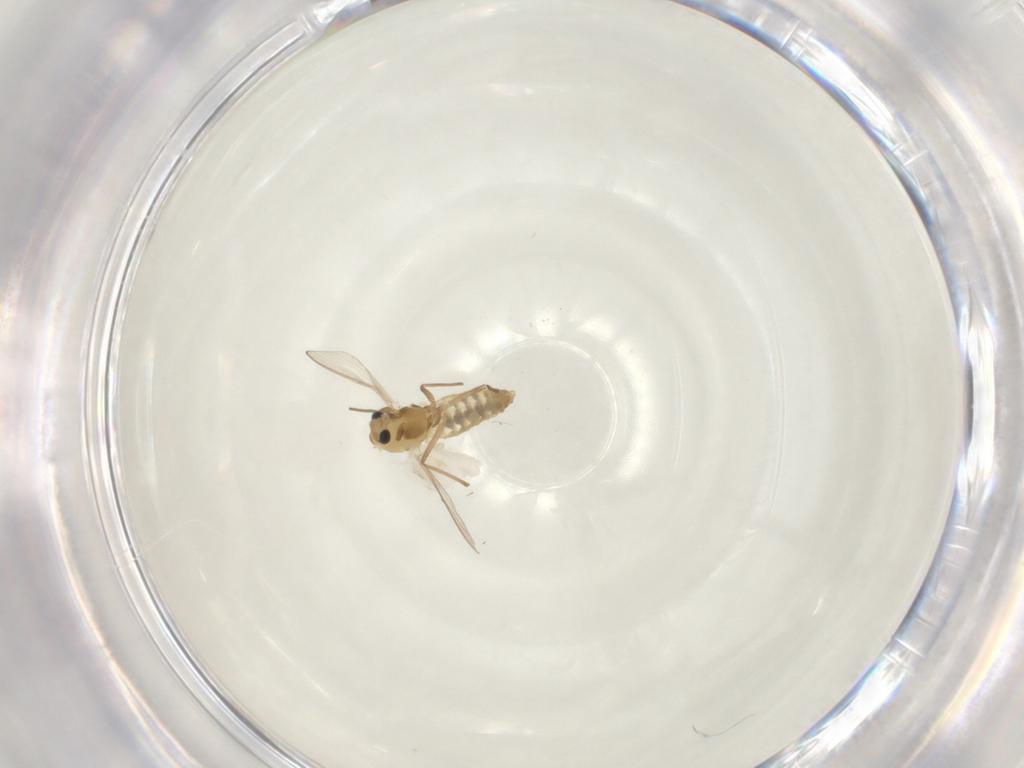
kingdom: Animalia
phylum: Arthropoda
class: Insecta
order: Diptera
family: Chironomidae
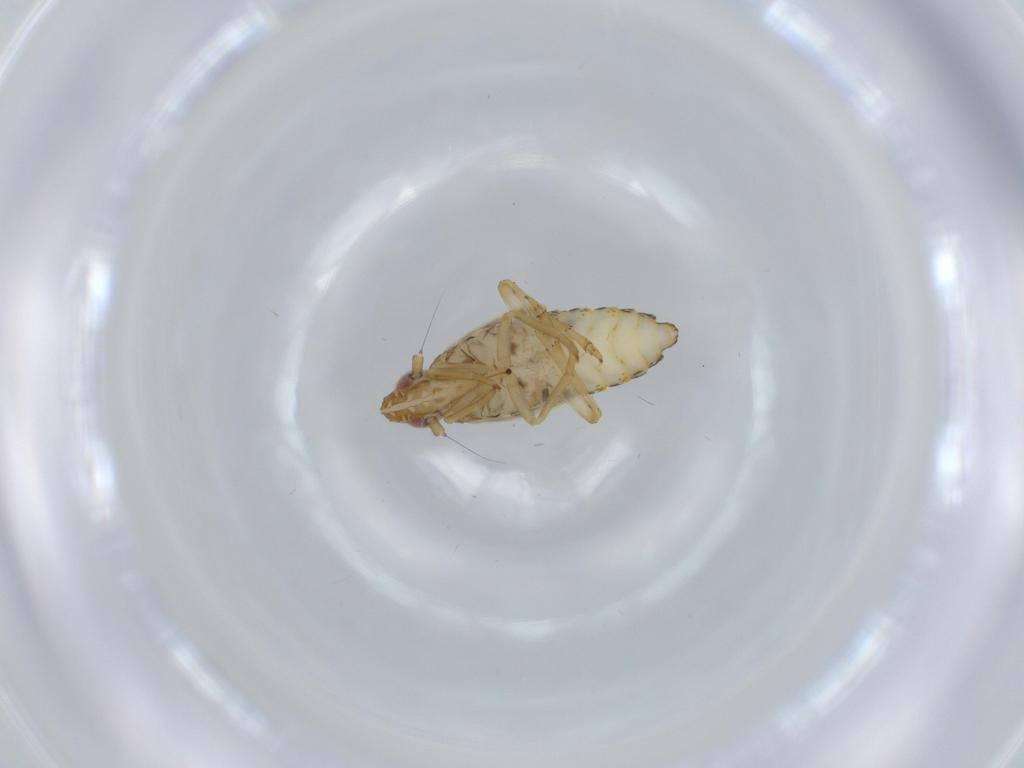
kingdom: Animalia
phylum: Arthropoda
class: Insecta
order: Hemiptera
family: Delphacidae
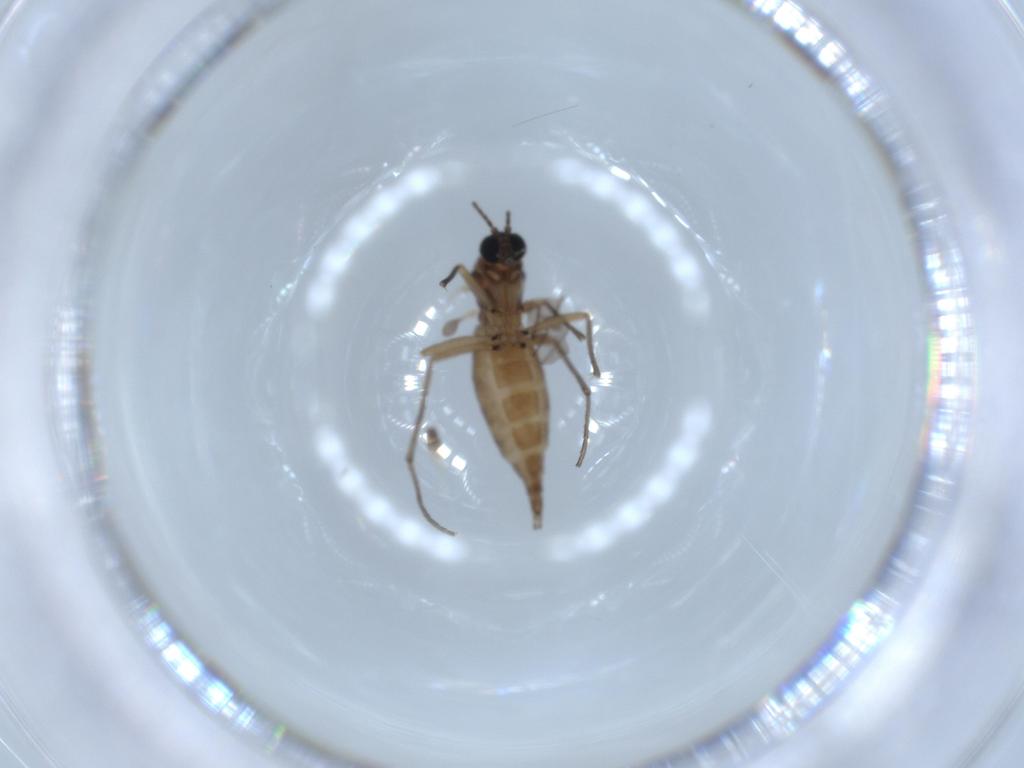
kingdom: Animalia
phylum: Arthropoda
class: Insecta
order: Diptera
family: Sciaridae
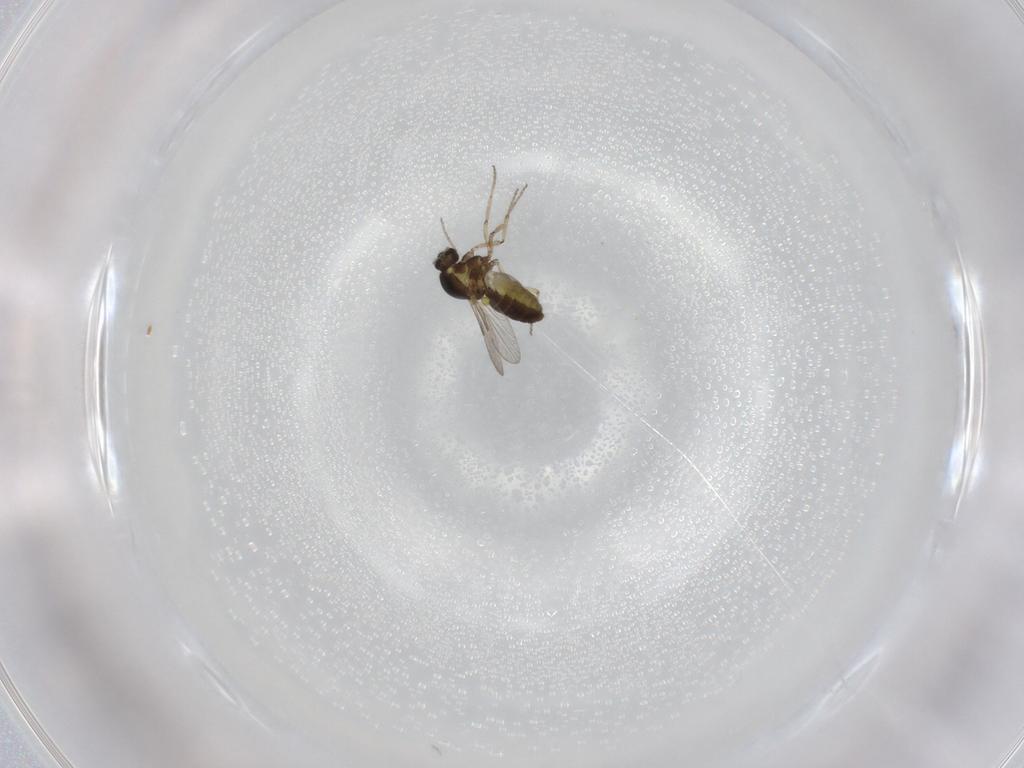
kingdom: Animalia
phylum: Arthropoda
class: Insecta
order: Diptera
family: Ceratopogonidae
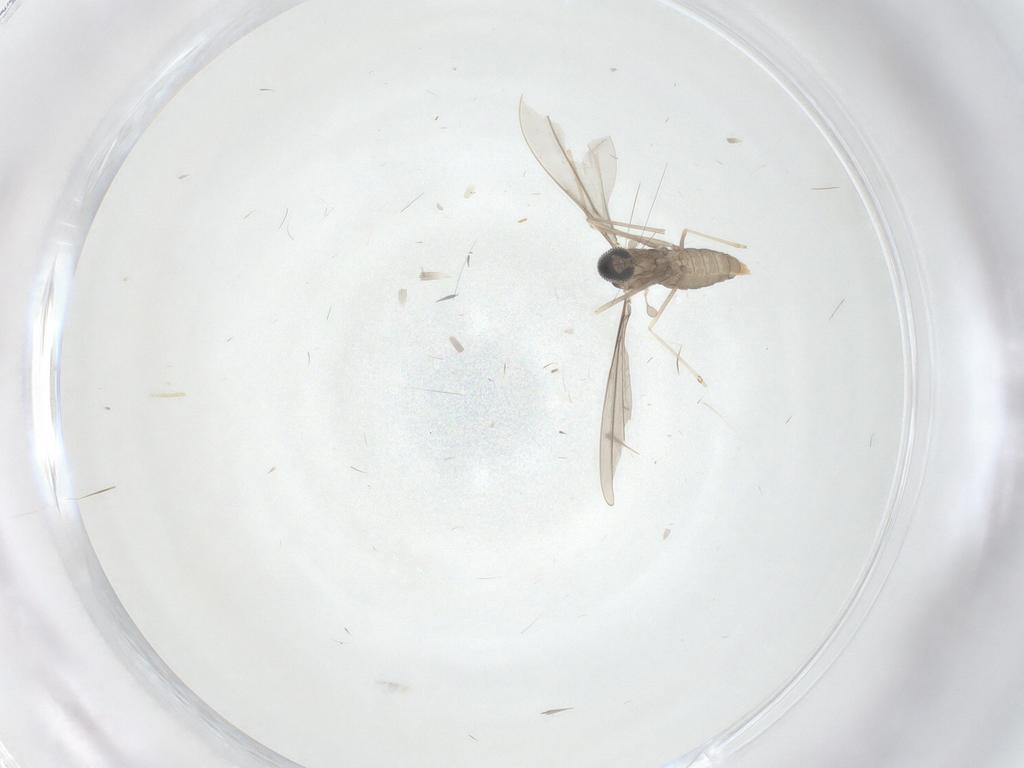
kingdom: Animalia
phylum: Arthropoda
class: Insecta
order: Diptera
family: Cecidomyiidae
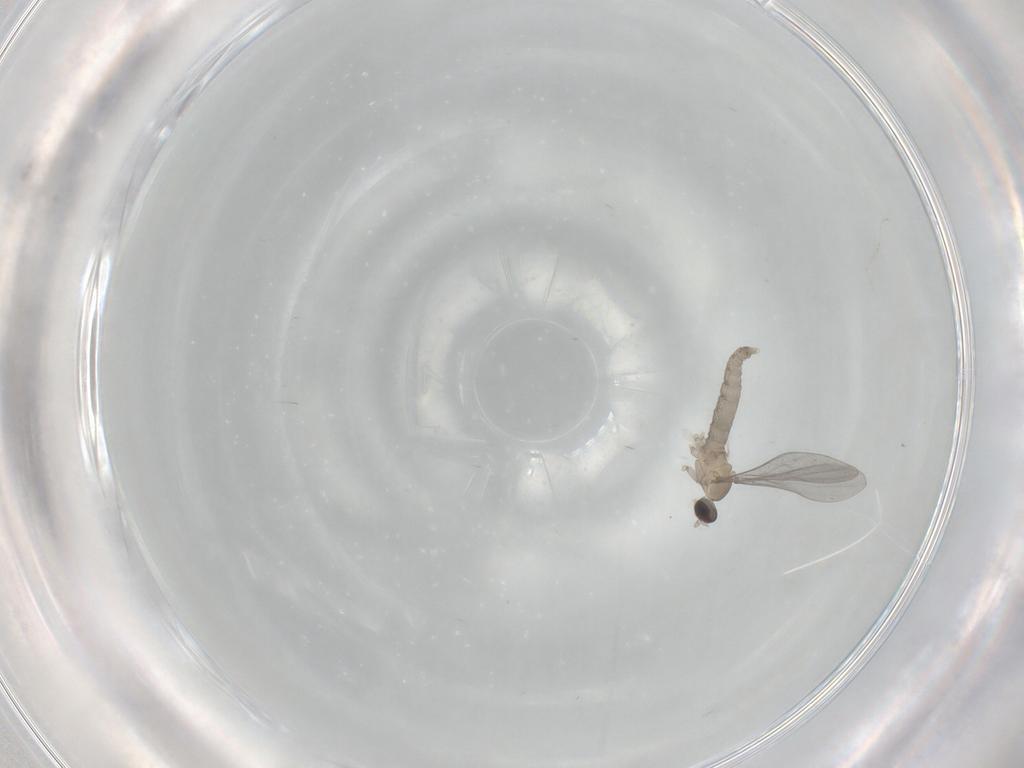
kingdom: Animalia
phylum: Arthropoda
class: Insecta
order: Diptera
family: Cecidomyiidae
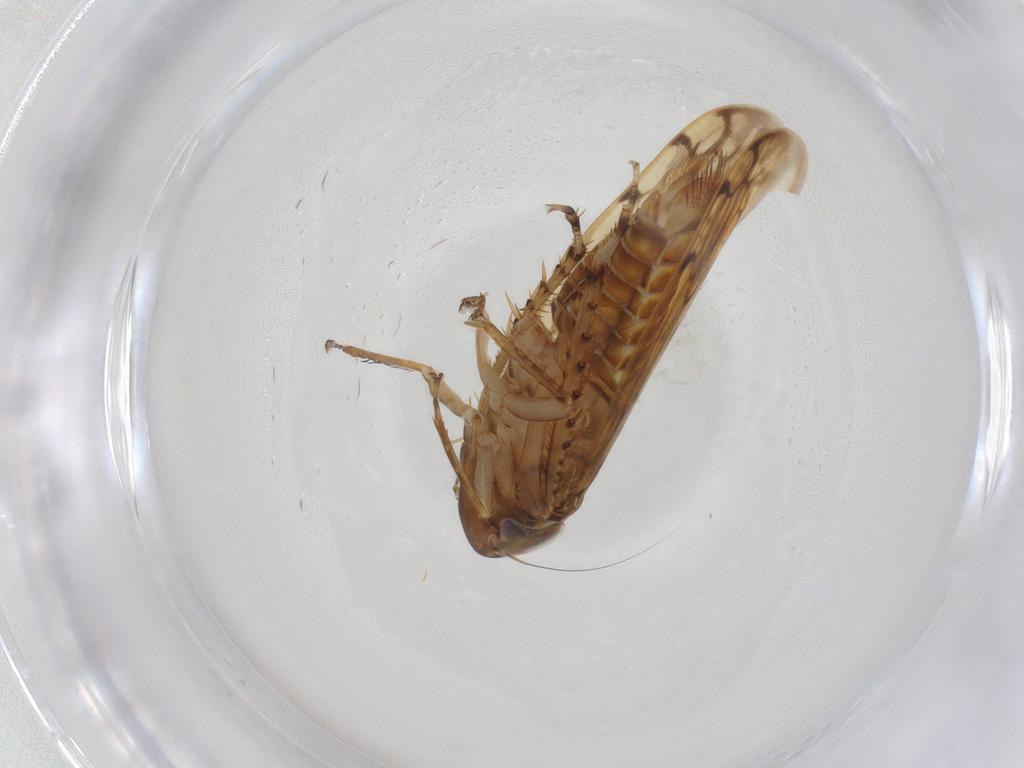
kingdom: Animalia
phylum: Arthropoda
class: Insecta
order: Hemiptera
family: Cicadellidae
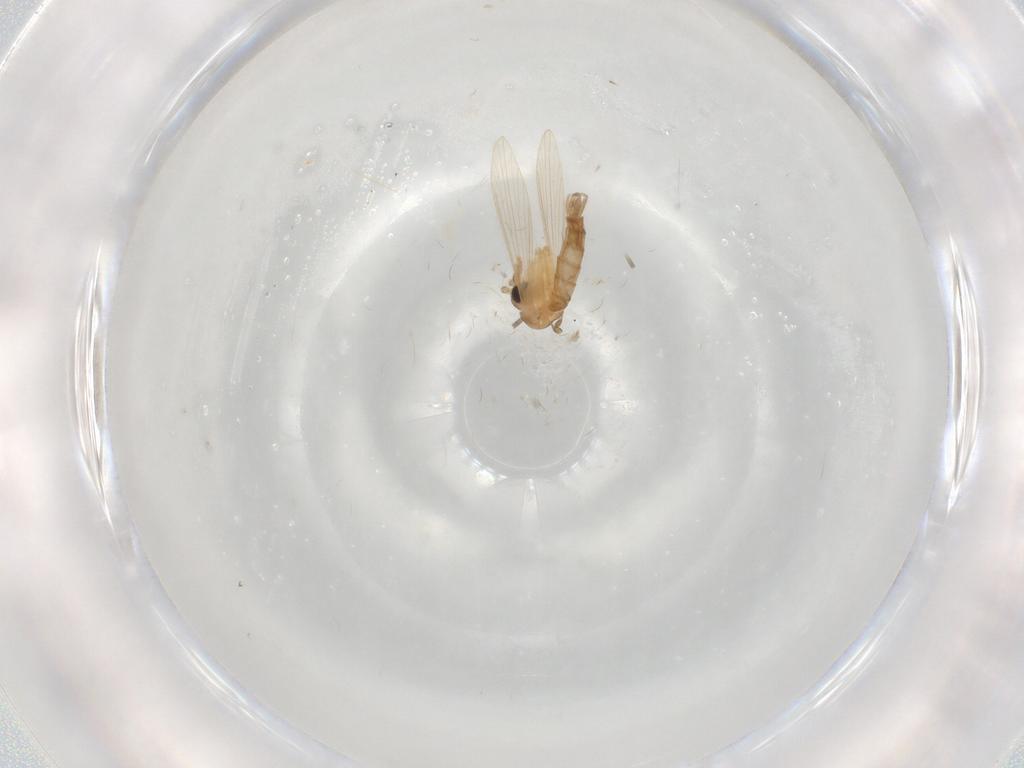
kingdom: Animalia
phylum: Arthropoda
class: Insecta
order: Diptera
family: Psychodidae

|---|

** Work to do **
Can you arrange every line of the records above as a Markdown table with the columns Row and Text, numbering the rows and skipping any blank lines? Leave the pictures out.

** Output for this task **
| Row | Text |
|---|---|
| 1 | kingdom: Animalia |
| 2 | phylum: Arthropoda |
| 3 | class: Insecta |
| 4 | order: Diptera |
| 5 | family: Chironomidae |
| 6 | kingdom: Animalia |
| 7 | phylum: Arthropoda |
| 8 | class: Insecta |
| 9 | order: Hemiptera |
| 10 | family: Delphacidae |
| 11 | kingdom: Animalia |
| 12 | phylum: Arthropoda |
| 13 | class: Insecta |
| 14 | order: Diptera |
| 15 | family: Sciaridae |
| 16 | kingdom: Animalia |
| 17 | phylum: Arthropoda |
| 18 | class: Insecta |
| 19 | order: Diptera |
| 20 | family: Ceratopogonidae |
| 21 | kingdom: Animalia |
| 22 | phylum: Arthropoda |
| 23 | class: Insecta |
| 24 | order: Diptera |
| 25 | family: Cecidomyiidae |
| 26 | kingdom: Animalia |
| 27 | phylum: Arthropoda |
| 28 | class: Insecta |
| 29 | order: Diptera |
| 30 | family: Cecidomyiidae |
| 31 | kingdom: Animalia |
| 32 | phylum: Arthropoda |
| 33 | class: Insecta |
| 34 | order: Hemiptera |
| 35 | family: Cicadellidae |
| 36 | kingdom: Animalia |
| 37 | phylum: Arthropoda |
| 38 | class: Insecta |
| 39 | order: Diptera |
| 40 | family: Psychodidae |